Pour simplifier l'exposition du procédé, je suppose que l'un veuille faire le dessin d'une statuette double de sa grandeur. On dessinera d'abord cette statuette sur le châssis d'après le procédé ordinaire et dans une proportion quelconque, préférant celle où le dessin présentera la plus grande netteté; puis on marquera sur une grande toile, ou sur un plan vertical quelconque, deux points de repère dont la distance verticale soit double de la hauteur de la statue. Cela fait, on placera le châssis devant la grande toile, et derrière le châssis on mettra une lampe à mèche plate de façon à ce que le plan de la mèche soit perpendiculaire à celui du châssis. On baissera cette lampe jusqu'à ce que la flamme se réduise à un point lumineux. Alors les rayons de lumière traversant le châssis éclaireront la grande toile; main partout où le fusain aura marqué sur la tarlatane, la lumière ne la traversera point, et par conséquent l'ombre des traits se projettera sur la toile sous forme de lignes noires qu'il suffira de suivre avec un crayon quelconque, en s'effaçant de manière à ne pas intercepter la lumière. Pour que la grandeur du dessin soit le double de celle de la statue, il suffira de faire varier la distance du châssis de la toile et de la lampe au châssis, jusqu'à ce que l'ombre du sommet de la tête et celle des pieds de la figure, coïncident avec les deux points de repère. La distance verticale de ces deux points étant double de la hauteur de la statue, il est évident que le dessin sur la toile sera une fois plus grand que la statue que l'on avait prise pour modèle.

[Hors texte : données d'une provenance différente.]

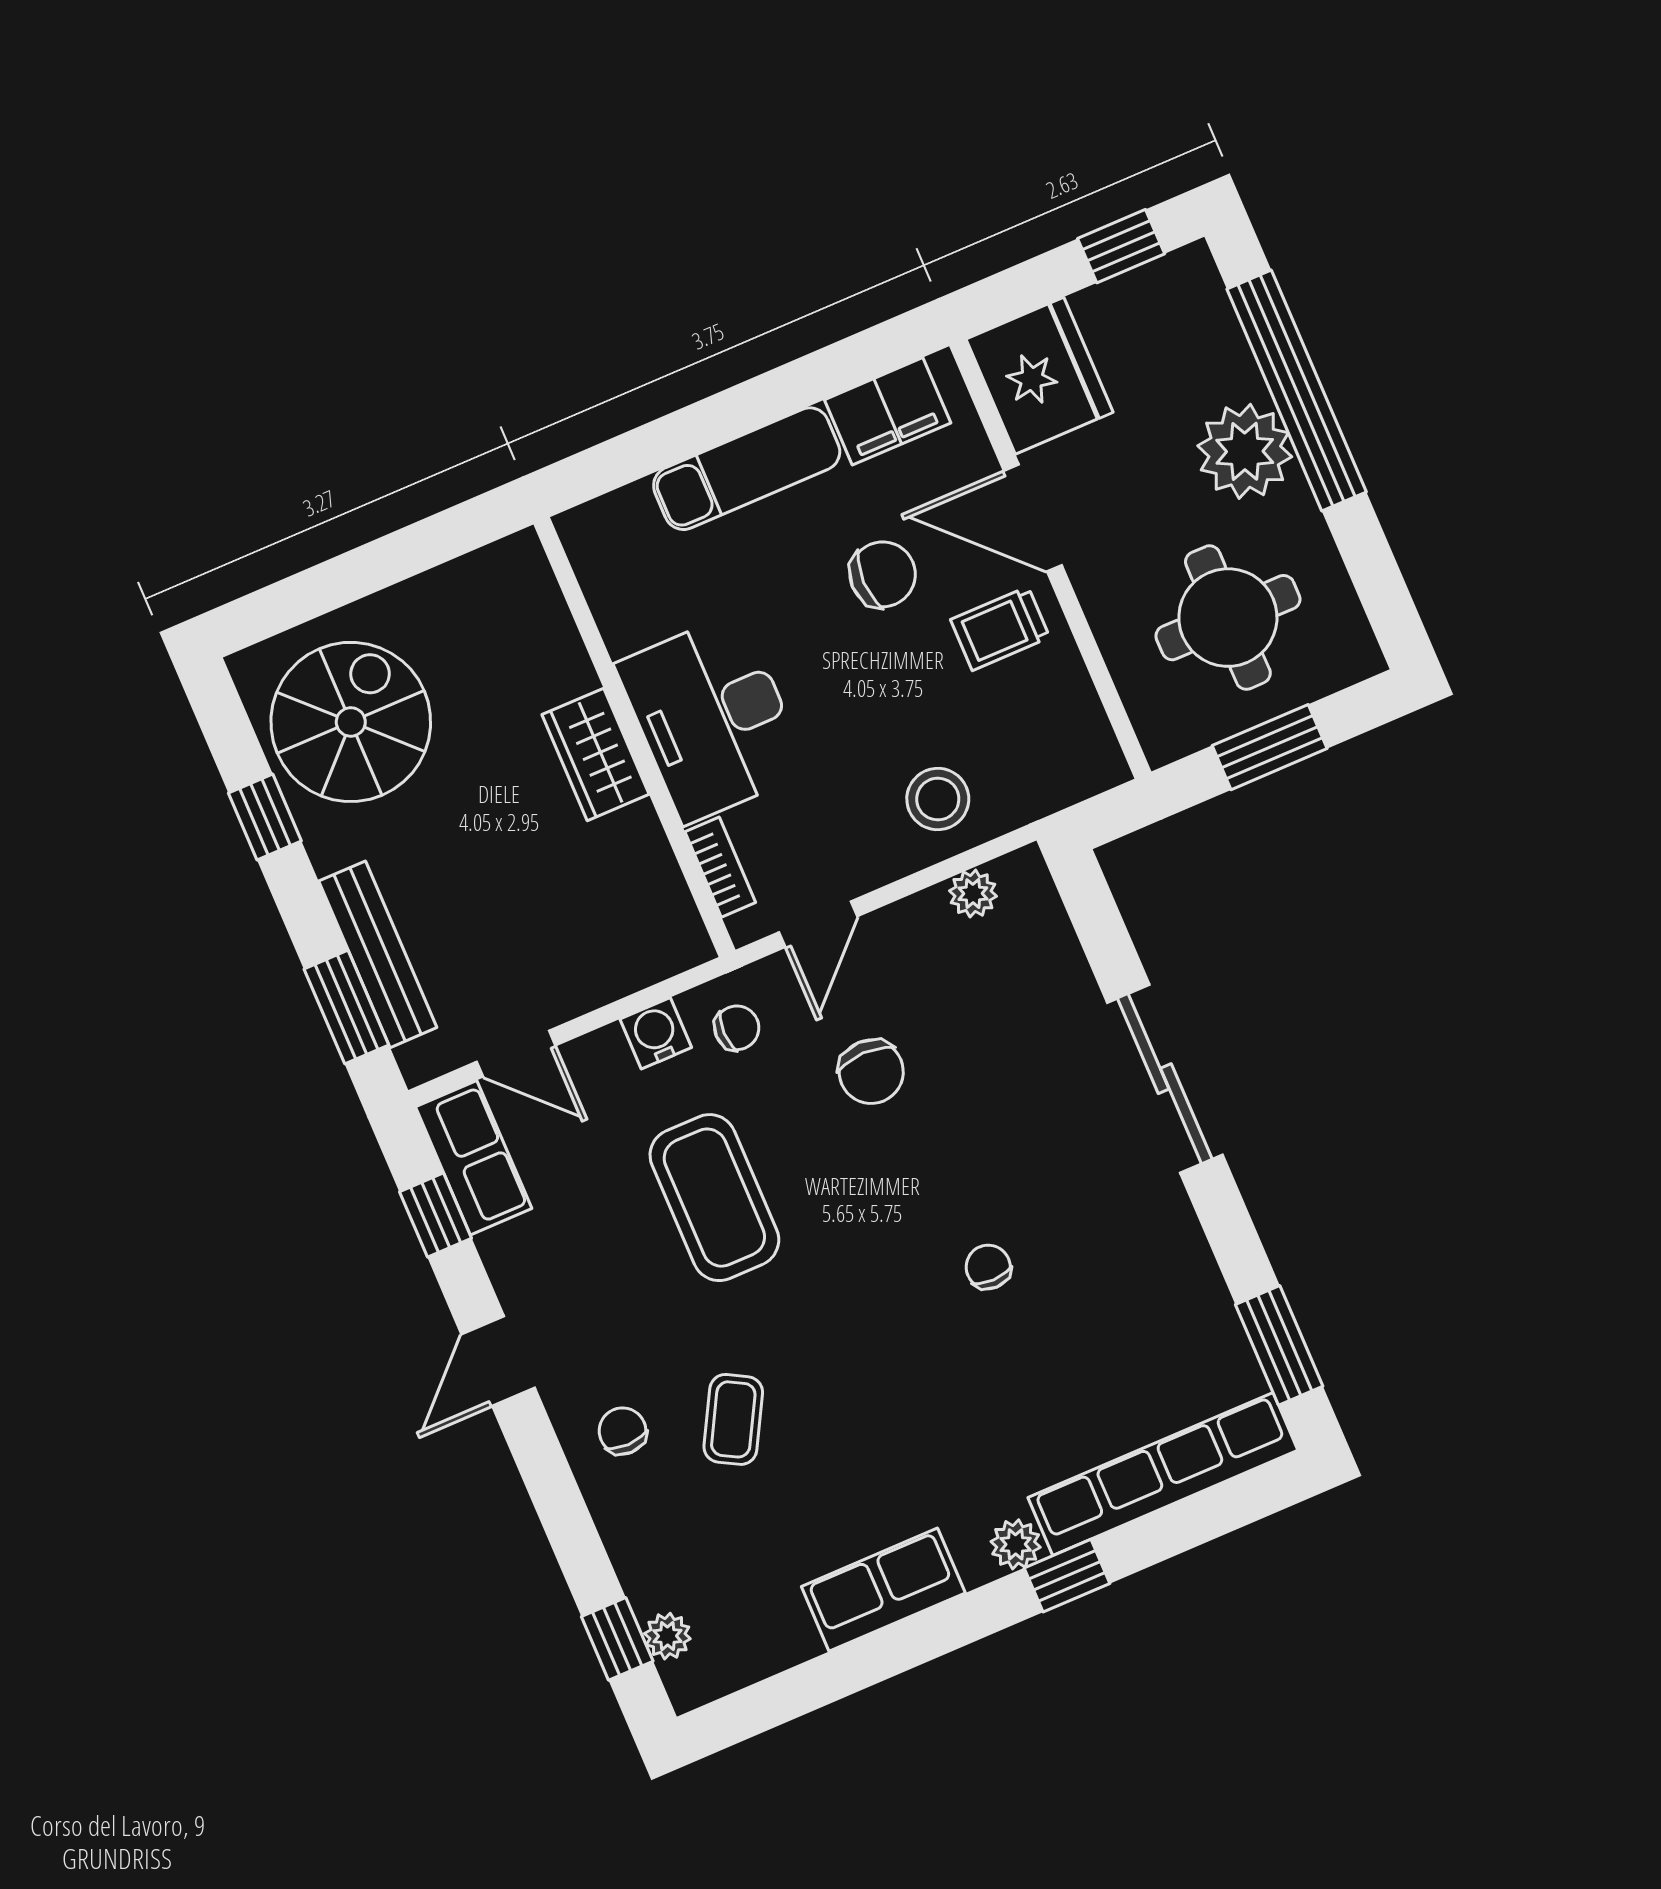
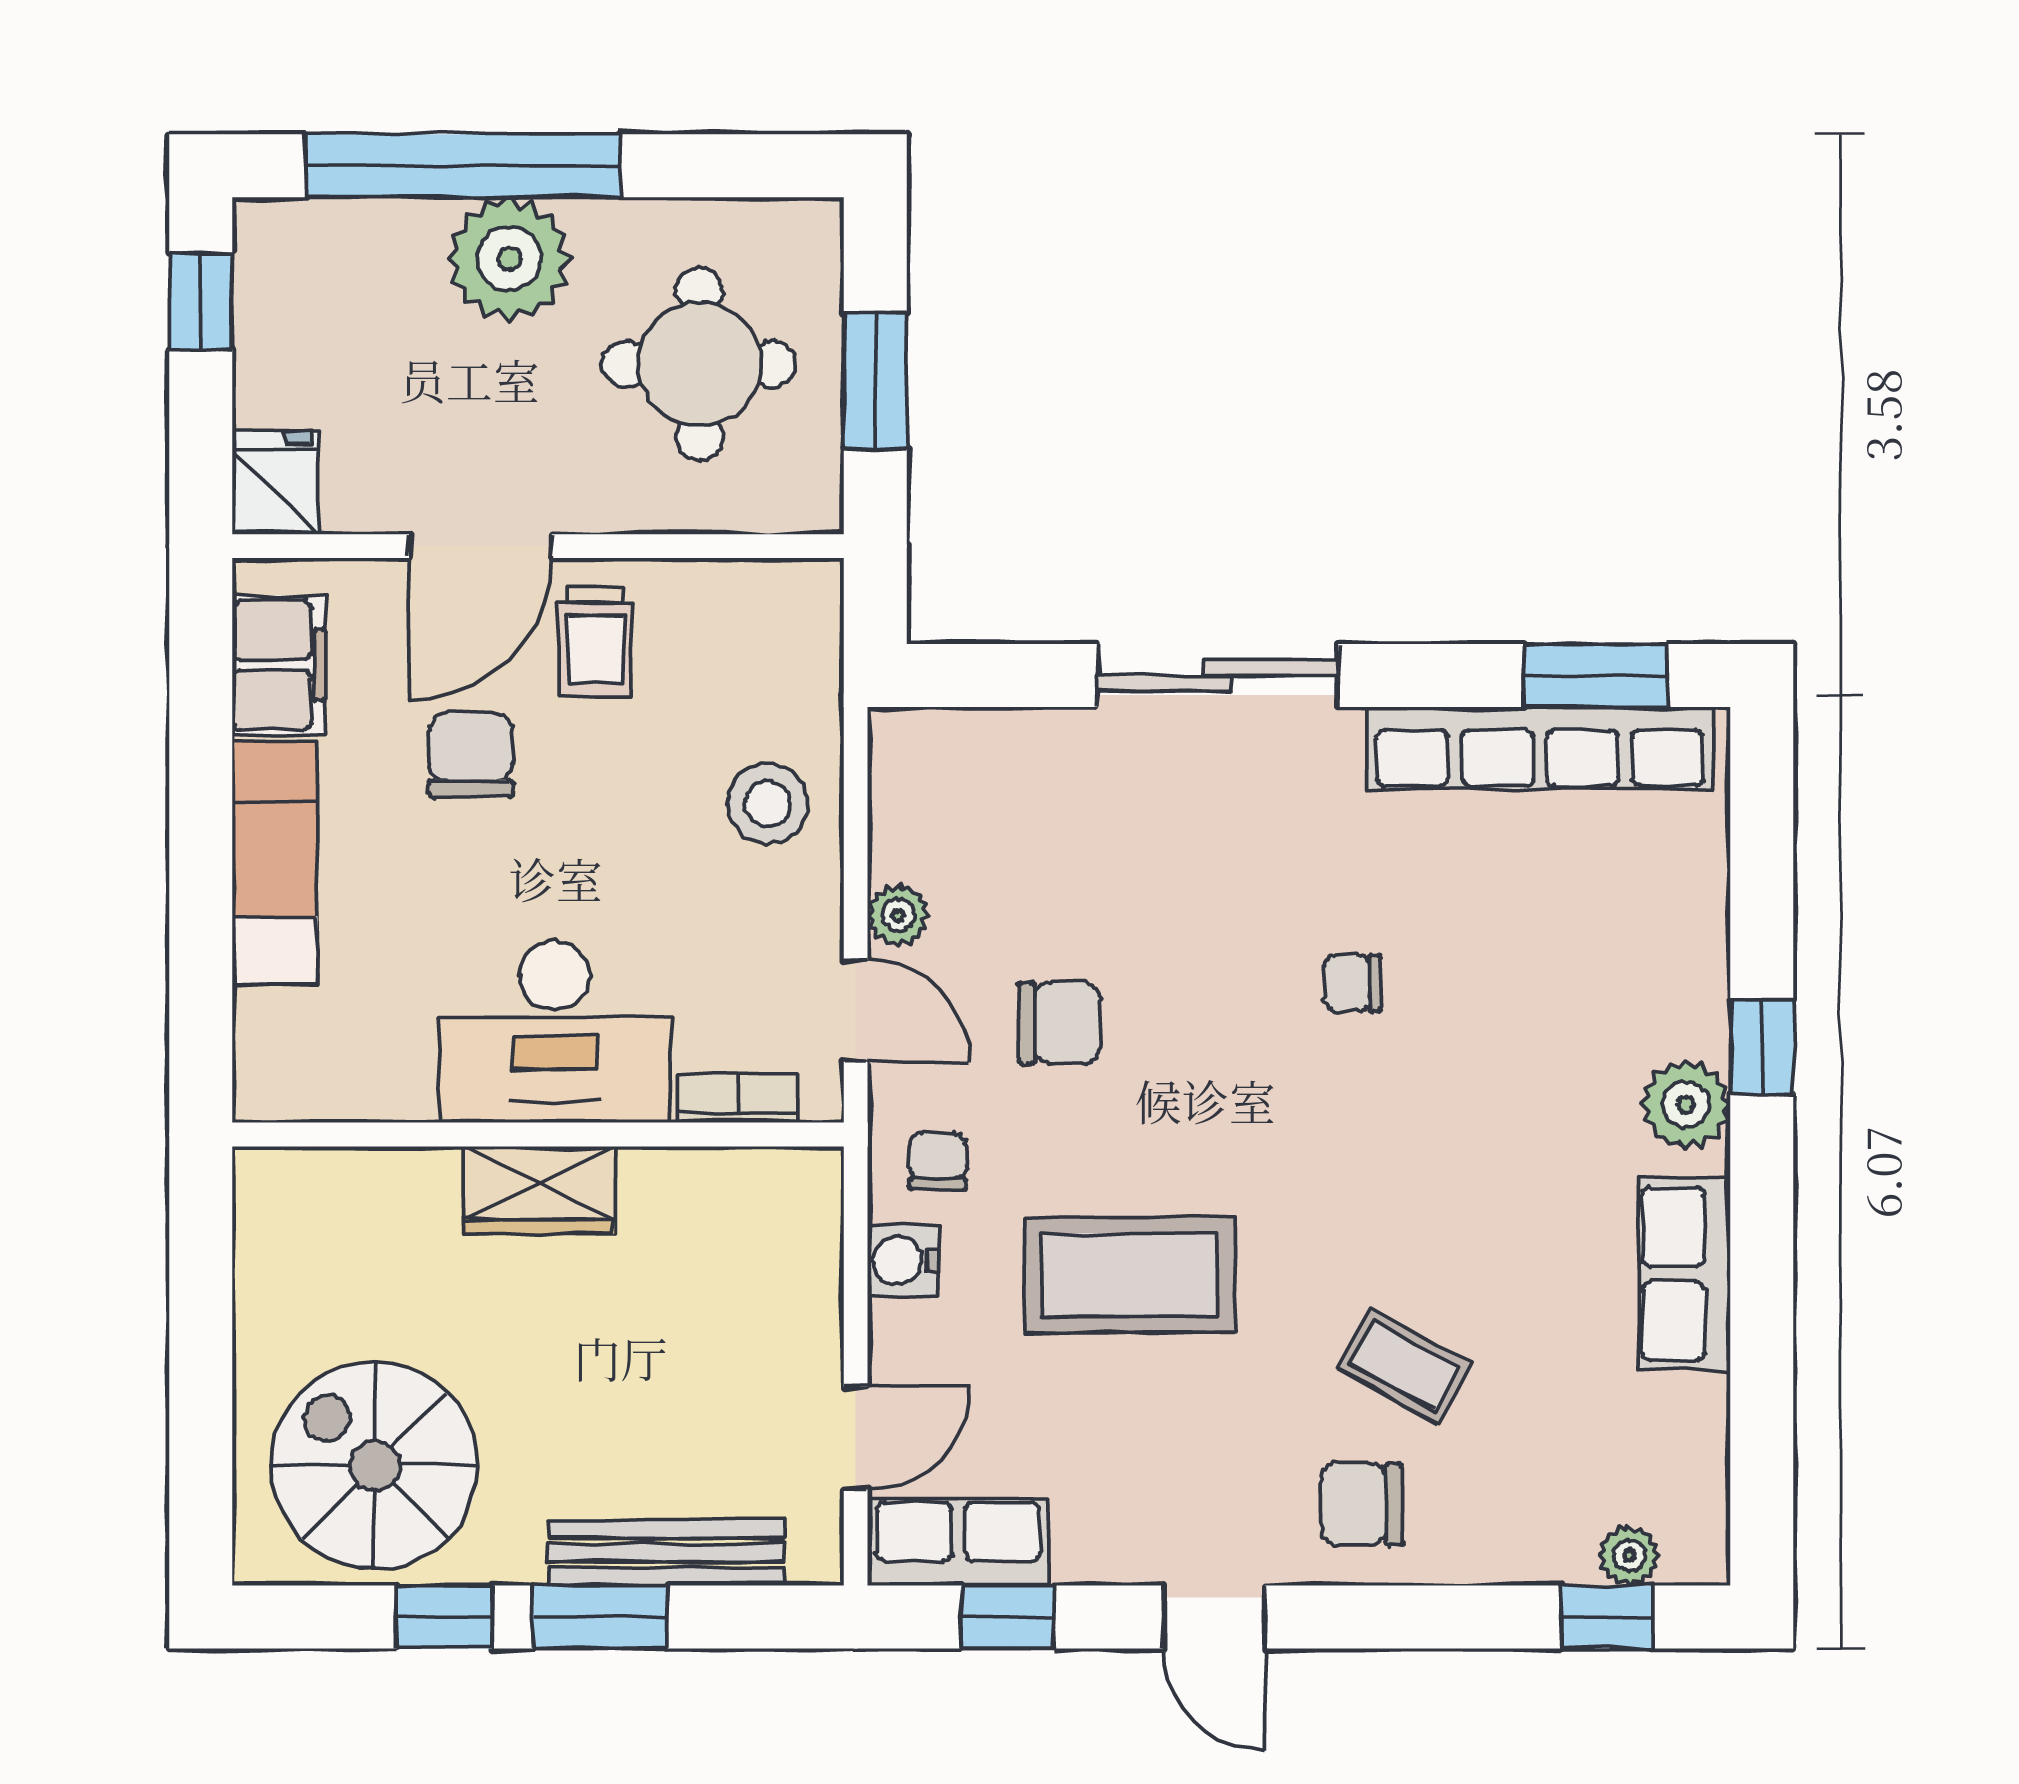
fridge: (1040, 376) -> (275, 483), width x0.53, depth x0.75
plant: (973, 894) -> (898, 915), moved
window: (346, 1007) -> (600, 1617), moved
chair: (623, 1431) -> (1361, 1504), width x1.37, depth x1.37
row of seats: (1163, 1474) -> (1540, 748), moved, turned -90
plant: (1016, 1544) -> (1686, 1105), width x1.38, depth x1.38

M. Lassus, rapporteur de la commission qui a examiné le procédé de M. Rouillet, a perfectionné la lampe employée pour le grossissement des objets. Pour que l'ombre portée sur la toile soit nette, pour qu'il n'y ait point de pénombre, il faut que la flamme soit réduite à un point lumineux, il place donc la flamme de la lampe au foyer d'un miroir métallique concave en forme d'ellipsoïde de révolution A B C, qui fait converger tous les rayons vers un orifice très-étroit D, à travers lequel ils s'échappent, et qui peut être considéré comme un point lumineux; on voit, en comparant les deux flèches placées devant ce point, comment le grandissement a lieu. La plus petite représente un objet dessiné sur la tarlatane; la plus grande est l'ombre amplifiée de l'objet.

Le grandissement jusqu'au quintuple s'obtient sans que les ombres des traits s'élargissent. Au delà, les contours deviennent vagues et les ombres s'affaiblissent. On aura toujours soin de suivre avec le crayon l'axe du trait et non le bord extérieur ou intérieur des ombres. Le grandissement des objets est un grand service rendu aux peintres en général et aux peintres d'histoire en particulier. Ils pourront ainsi grandir leurs esquisses dans une proportion quelconque, et ne perdront plus des heures précieuses à mesurer la grandeur relative des parties ainsi amplifiées.

Pour obtenir un grandissement médiocre, M. Rouillet conseille un procédé fort simple: il consiste à placer à une petite distance du châssis sur lequel se trouve le dessin un papier transparent bien tendu. La flamme étant derrière le châssis, l'ombre de l'esquisse se projette sur le papier et on en suit les contours que l'on aperçoit en se mettant derrière le papier tendu. Ainsi, dans la première méthode, le dessinateur se place entre le châssis et le papier ou la toile; dans la seconde, il se place derrière le papier.